2023 protest against antisemitism in France

The March for the Republic and Against Antisemitism (marche pour la République et contre l'antisémitisme) was a protest that took place in many cities, but predominantly Paris, in France on 12 November 2023 in response to the rise in antisemitism since the beginning of the Gaza war.

== Background ==
Since the beginning of the surprise attack against Israel by Hamas on 7 October 2023, a growing number of acts of antisemitism have occurred in France. On 7 November 2023, President of the National Assembly Yaël Braun-Pivet and President of the Senate Gérard Larcher called for the formation of a "large civil protest" against antisemitism in the Palais Bourbon and Palais Luxembourg.

== Protests ==
In Paris, a march of silence began on Les Invalides at 3:00 PM, and marchers passed the National Assembly and Senate Building two hours later. Over 105,000 participated in the event, including figures such as:

- Former presidents François Hollande and Nicolas Sarkozy (and his wife, former model and singer Carla Bruni)
- Former prime ministers Jean Castex, Édouard Philippe, Bernard Cazeneuve, Manuel Valls and Jean-Marc Ayrault
- Current Prime Minister Élisabeth Borne and 30 other members of government
- President of the Constitutional Council Laurent Fabius
- Mayor of Paris Anne Hidalgo
- Politicians Sébastien Chenu, Marine Le Pen, Jordan Bardella, Marine Tondelier, Sandrine Rousseau, Marion Maréchal, Éric Zemmour, Rachida Dati, François Baroin, Eric Ciotti, Yannick Jadot, Jean-Louis Debré, Fabien Roussel, Olivier Faure, Sylvain Maillard, and Stéphane Séjourné
- Actors Raphaël Personnaz, Richard Berry, Tomer Sisley, Élie Semoun, Jean Dujardin, Natalie Portman, and Laura Smet
- Television presenters Sophie Davant, Elsa Fayer, Arthur Cyril Hanouna, and Thierry Ardisson
President Emmanuel Macron condemned antisemitism in a letter and stated that the march was a "sign of hope". In total, across France, over 182,000 people participated in the protests. Every political party represented in the current French legislature responded to the protests, with the exception of La France Insoumise, although various LFI politicians participated in the Strasbourg protests.

== Controversies ==
Jean-Luc Mélenchon, founder of the LFI, claimed that the march was a "far-right" protest with an agenda of unconditional support for the Israeli invasion of the Gaza Strip.
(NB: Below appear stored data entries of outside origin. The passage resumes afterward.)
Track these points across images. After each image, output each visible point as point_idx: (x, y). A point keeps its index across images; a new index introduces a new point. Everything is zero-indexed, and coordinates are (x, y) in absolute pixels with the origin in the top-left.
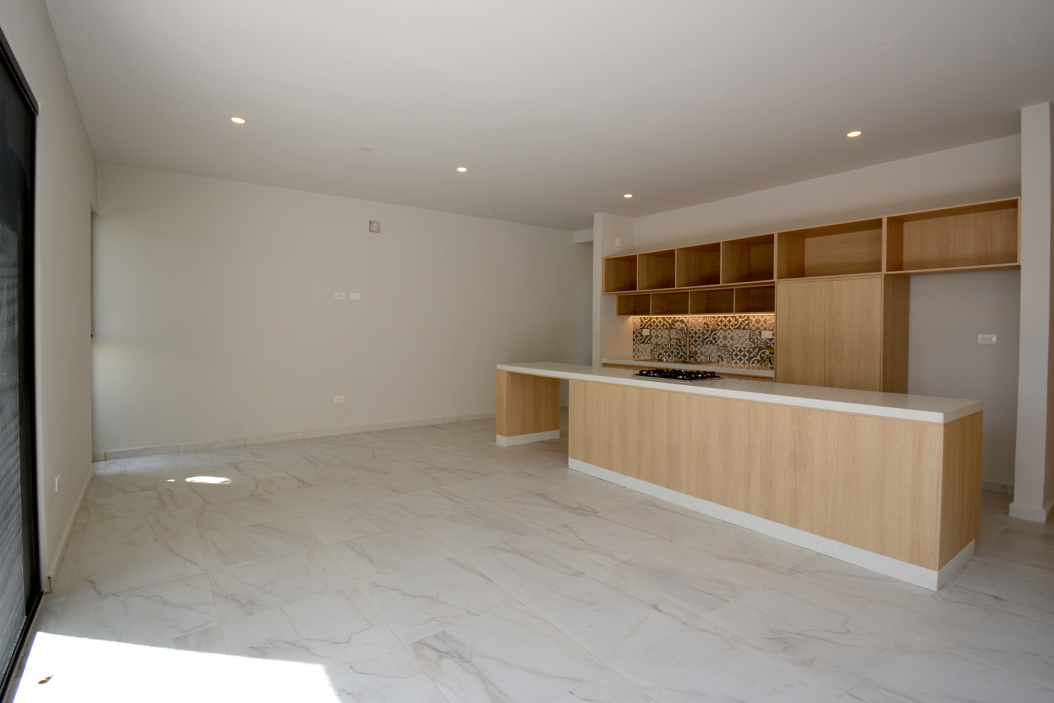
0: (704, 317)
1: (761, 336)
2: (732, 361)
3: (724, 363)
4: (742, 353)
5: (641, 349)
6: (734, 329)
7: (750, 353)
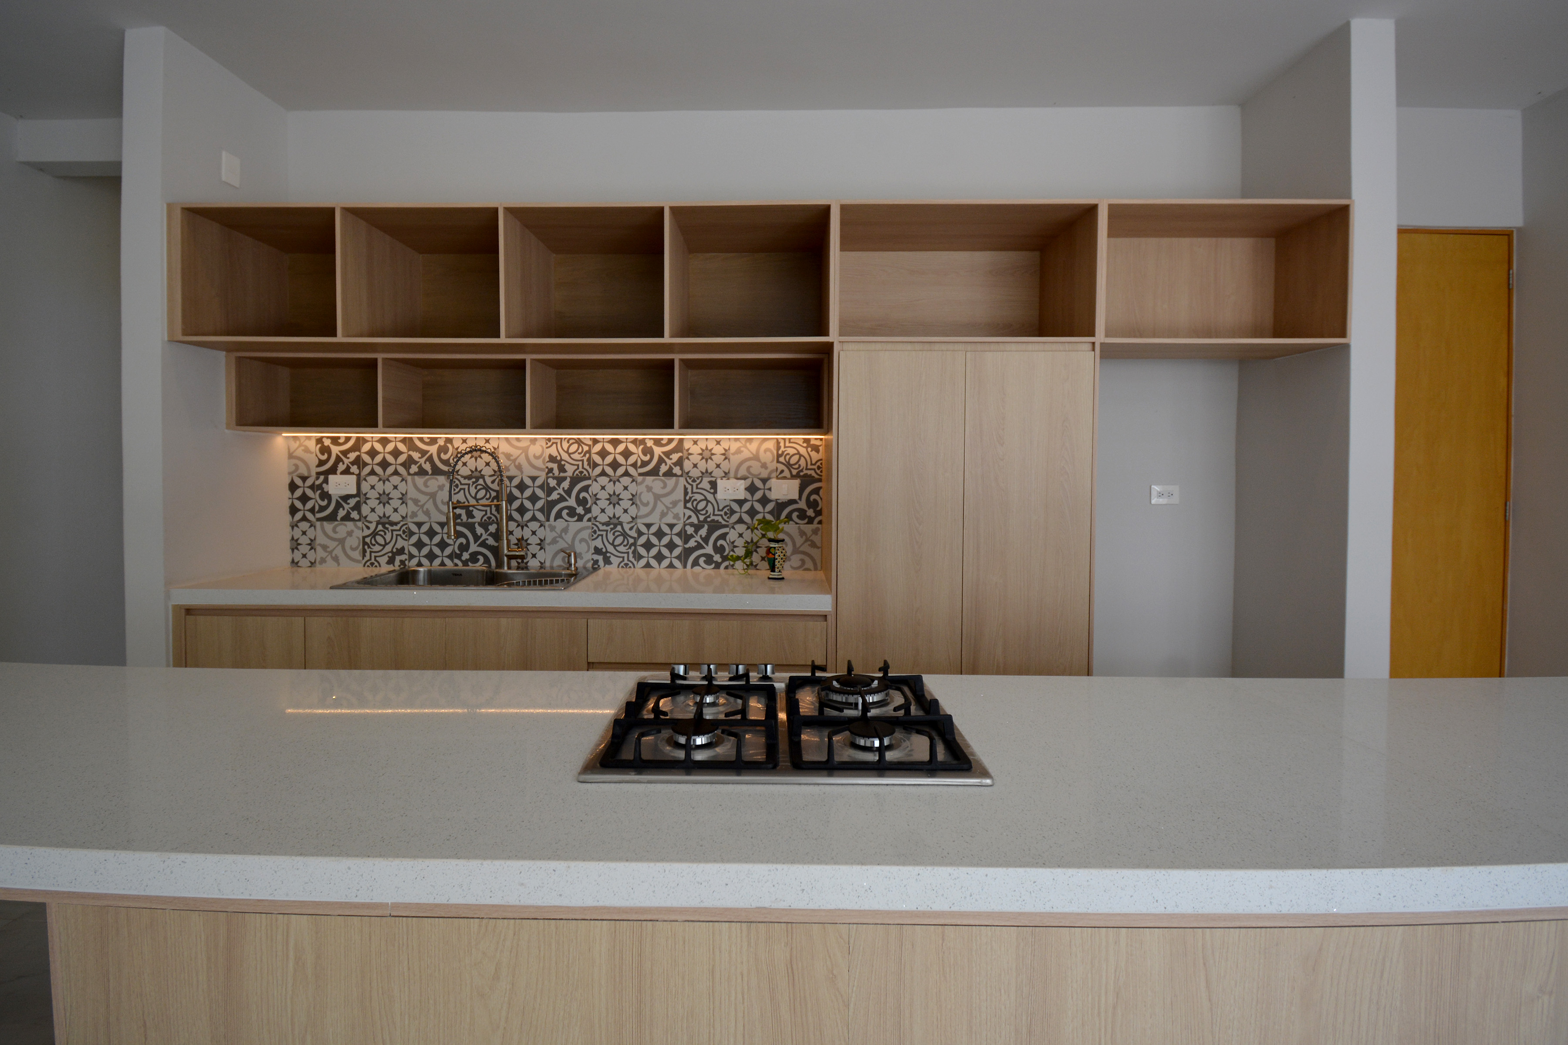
0: (549, 440)
1: (715, 492)
2: (635, 563)
3: (613, 568)
4: (666, 540)
5: (321, 539)
6: (640, 475)
7: (687, 538)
The Jewish left-wing collective, "Golem", founded on the night before the march, mobilized against it, upset with participation of the Rassemblement National (RN).

During the demonstration, members of the Jewish Defense League, who provided the RN's security service, assaulted a person who was protesting against Marine Le Pen and attacked demonstrators from the Golem collective.

Unlike other presidents at previous marches against antisemitism, Emmanuel Macron did not attend the rally.